Regional Masked Statistics
Description¶
This recipe shows how to calculate statistics for regional sub-domains using monthly-mean outputs from the National Oceanography Centre Near-Present-Day global eORCA1 configuration of NEMO forced using JRA55-do from 1976-2024.
For more details on this model configuration and the available outputs, users can explore the Near-Present-Day documentation here.
# -- Import required packages -- #
import numpy as np
import xarray as xr
import matplotlib.pyplot as plt
from nemo_cookbook import NEMODataTree
xr.set_options(display_style="text")
<xarray.core.options.set_options at 0x1519006a1e80>
Using Dask¶
Optional: Connect Client to Dask Local Cluster to run analysis in parallel.
Note that, although using Dask is not strictly necessary for this simple example using eORCA1, if we wanted to generalise this recipe to eORCA025 or eORCA12 outputs, using Dask would be essential to avoid unnecessary slow calculations using only a single process.
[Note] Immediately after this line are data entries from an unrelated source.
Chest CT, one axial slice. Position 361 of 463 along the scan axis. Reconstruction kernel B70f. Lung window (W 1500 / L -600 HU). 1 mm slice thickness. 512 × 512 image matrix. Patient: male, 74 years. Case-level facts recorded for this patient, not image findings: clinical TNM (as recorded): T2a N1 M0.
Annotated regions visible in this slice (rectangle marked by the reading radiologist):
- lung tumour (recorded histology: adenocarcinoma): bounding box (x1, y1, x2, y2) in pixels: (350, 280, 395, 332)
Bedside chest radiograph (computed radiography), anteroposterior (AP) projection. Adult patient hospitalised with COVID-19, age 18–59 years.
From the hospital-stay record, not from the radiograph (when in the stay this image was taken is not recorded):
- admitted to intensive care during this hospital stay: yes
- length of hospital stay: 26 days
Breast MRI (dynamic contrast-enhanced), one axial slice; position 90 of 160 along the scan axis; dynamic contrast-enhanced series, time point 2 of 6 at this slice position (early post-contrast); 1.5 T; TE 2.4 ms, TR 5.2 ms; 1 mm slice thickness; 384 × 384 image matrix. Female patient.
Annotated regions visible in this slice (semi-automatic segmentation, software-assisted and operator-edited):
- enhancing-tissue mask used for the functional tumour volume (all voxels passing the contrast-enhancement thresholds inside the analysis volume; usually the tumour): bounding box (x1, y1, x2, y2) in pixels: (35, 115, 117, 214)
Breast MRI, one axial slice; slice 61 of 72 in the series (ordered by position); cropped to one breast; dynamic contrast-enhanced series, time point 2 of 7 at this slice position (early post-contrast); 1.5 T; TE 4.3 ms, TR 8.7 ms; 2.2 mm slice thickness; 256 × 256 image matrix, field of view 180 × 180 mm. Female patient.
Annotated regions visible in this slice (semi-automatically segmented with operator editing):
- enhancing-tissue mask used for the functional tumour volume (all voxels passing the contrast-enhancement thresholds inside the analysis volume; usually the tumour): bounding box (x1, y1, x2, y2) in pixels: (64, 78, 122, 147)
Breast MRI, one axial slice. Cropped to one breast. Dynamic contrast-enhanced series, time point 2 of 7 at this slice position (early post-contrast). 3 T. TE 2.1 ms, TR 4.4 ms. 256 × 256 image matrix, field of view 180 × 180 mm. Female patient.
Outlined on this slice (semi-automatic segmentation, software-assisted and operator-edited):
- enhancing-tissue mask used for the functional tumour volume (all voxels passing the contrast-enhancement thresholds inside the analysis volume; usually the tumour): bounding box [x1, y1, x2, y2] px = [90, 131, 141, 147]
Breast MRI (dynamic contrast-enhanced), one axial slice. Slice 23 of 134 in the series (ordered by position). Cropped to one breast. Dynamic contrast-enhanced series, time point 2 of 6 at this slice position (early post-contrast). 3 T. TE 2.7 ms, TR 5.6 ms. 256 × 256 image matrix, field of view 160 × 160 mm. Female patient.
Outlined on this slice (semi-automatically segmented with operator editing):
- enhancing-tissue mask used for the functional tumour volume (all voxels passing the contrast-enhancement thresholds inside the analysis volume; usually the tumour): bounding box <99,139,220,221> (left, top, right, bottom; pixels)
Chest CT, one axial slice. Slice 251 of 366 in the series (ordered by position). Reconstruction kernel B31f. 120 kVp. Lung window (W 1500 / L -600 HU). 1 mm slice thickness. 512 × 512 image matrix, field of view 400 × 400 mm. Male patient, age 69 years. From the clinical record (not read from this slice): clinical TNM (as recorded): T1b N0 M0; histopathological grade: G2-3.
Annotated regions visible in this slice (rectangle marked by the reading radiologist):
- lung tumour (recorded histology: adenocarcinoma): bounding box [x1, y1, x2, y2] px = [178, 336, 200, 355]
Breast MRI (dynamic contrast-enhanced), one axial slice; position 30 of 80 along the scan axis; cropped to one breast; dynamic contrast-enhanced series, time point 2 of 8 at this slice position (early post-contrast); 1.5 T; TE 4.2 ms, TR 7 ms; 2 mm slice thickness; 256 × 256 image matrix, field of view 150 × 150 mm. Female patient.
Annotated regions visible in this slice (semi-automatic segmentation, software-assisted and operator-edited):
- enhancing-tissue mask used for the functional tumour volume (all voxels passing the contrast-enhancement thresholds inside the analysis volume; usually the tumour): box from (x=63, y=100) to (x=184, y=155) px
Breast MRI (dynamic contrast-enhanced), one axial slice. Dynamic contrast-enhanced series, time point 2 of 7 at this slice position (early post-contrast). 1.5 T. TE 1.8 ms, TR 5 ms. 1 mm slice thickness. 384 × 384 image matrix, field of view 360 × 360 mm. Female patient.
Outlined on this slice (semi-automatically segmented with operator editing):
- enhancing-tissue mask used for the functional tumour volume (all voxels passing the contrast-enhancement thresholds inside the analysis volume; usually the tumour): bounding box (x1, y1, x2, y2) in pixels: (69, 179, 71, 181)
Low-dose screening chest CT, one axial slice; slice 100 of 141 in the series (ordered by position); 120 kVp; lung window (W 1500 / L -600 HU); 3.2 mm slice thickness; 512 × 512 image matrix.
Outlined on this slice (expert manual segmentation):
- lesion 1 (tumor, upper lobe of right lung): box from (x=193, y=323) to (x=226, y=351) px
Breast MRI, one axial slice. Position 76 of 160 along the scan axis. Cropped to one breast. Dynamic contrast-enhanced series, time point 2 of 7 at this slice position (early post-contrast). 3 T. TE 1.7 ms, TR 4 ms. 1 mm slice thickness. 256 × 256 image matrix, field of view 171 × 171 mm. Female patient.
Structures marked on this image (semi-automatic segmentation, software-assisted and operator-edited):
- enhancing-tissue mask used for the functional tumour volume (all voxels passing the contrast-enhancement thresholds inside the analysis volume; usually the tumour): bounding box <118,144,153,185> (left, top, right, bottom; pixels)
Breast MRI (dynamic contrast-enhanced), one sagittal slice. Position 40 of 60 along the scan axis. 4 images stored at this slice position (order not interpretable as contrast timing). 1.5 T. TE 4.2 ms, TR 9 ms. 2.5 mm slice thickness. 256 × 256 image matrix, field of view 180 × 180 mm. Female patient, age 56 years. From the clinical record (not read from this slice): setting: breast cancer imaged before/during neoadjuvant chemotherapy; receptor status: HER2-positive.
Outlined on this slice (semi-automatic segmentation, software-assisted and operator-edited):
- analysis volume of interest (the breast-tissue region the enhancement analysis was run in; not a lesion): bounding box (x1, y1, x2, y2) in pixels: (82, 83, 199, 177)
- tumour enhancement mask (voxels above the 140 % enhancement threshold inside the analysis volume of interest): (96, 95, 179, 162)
# -- Initialise Dask Local Cluster -- #
import os
import dask
from dask.distributed import Client, LocalCluster
# Update temporary directory for Dask workers:
dask.config.set({'temporary_directory': f"{os.getcwd()}/dask_tmp",
'local_directory': f"{os.getcwd()}/dask_tmp"
})
# Create Local Cluster:
cluster = LocalCluster(n_workers=4, threads_per_worker=3, memory_limit='5GB')
client = Client(cluster)
client
Accessing NEMO Model Data¶
Let's begin by loading the grid variables for our eORCA1 JRA-55 model from the JASMIN Object Store.
Alternatively, you can replace the domain_filepath below with a file path to your domain_cfg.nc file and read this with xarray's open_dataset() function.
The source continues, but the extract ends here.